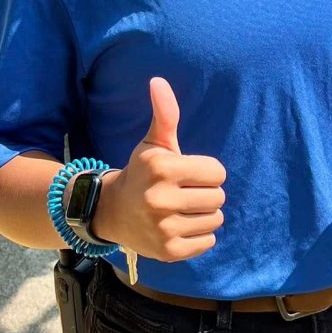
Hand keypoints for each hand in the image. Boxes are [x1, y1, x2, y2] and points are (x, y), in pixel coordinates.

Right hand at [92, 78, 226, 261]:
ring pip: (216, 219)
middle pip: (218, 197)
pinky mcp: (169, 251)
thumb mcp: (153, 143)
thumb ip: (164, 114)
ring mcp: (164, 228)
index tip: (187, 174)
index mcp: (163, 169)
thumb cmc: (142, 173)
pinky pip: (208, 241)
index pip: (218, 172)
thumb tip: (158, 81)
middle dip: (206, 194)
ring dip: (204, 215)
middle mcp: (161, 200)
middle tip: (184, 194)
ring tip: (181, 210)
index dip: (206, 172)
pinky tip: (179, 227)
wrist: (113, 212)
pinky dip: (199, 236)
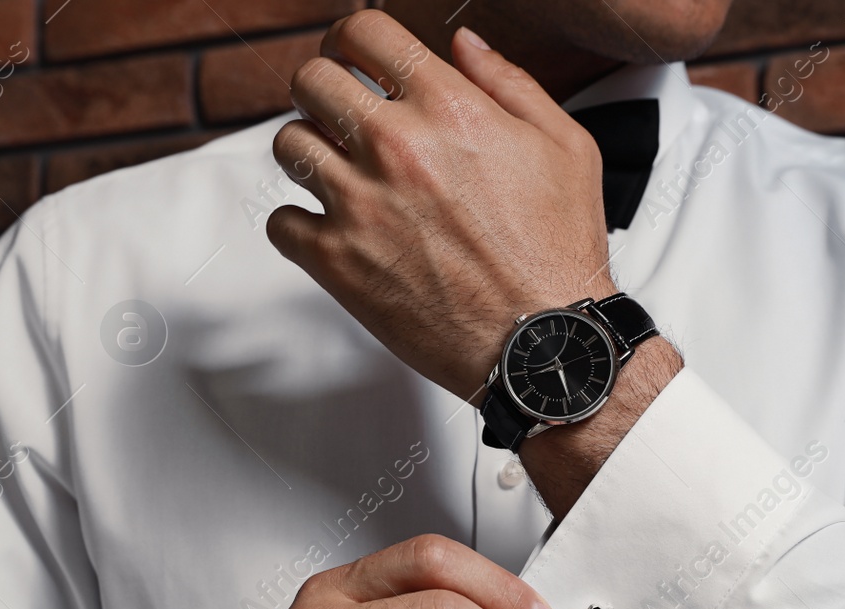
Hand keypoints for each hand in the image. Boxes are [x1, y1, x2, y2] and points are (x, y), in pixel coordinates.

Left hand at [267, 11, 615, 401]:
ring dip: (307, 152)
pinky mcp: (336, 262)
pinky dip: (297, 224)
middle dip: (320, 88)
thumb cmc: (556, 252)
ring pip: (287, 144)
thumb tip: (464, 43)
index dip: (350, 37)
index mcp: (448, 107)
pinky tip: (328, 228)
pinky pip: (280, 222)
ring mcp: (359, 203)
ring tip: (334, 171)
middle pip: (311, 79)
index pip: (365, 33)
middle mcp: (395, 147)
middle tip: (333, 109)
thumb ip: (509, 82)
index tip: (350, 55)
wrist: (541, 340)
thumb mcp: (563, 145)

→ **Goal of the exercise**
Leave out the pictures and repeat exactly the lines from the start of the material through the line that contains "index dip: (206, 172)", both included.

→ **Output for this exercise**
Hand keypoints for each hand in the image. Boxes are [x1, y1, x2, y2] and points are (x, y), in pixel coordinates.

Right hand at [92, 78, 226, 261]:
ring pip: (216, 219)
middle pip: (218, 197)
pinky mcp: (169, 251)
thumb mcp: (153, 143)
thumb ip: (164, 114)
ring mcp: (164, 228)
index tip: (187, 174)
index mcp: (163, 169)
thumb cmc: (142, 173)
pinky pip: (208, 241)
index pip: (218, 172)
thumb tip: (158, 81)
middle dip: (206, 194)
ring dip: (204, 215)
middle mcp: (161, 200)
middle tip: (184, 194)
ring tip: (181, 210)
index dip: (206, 172)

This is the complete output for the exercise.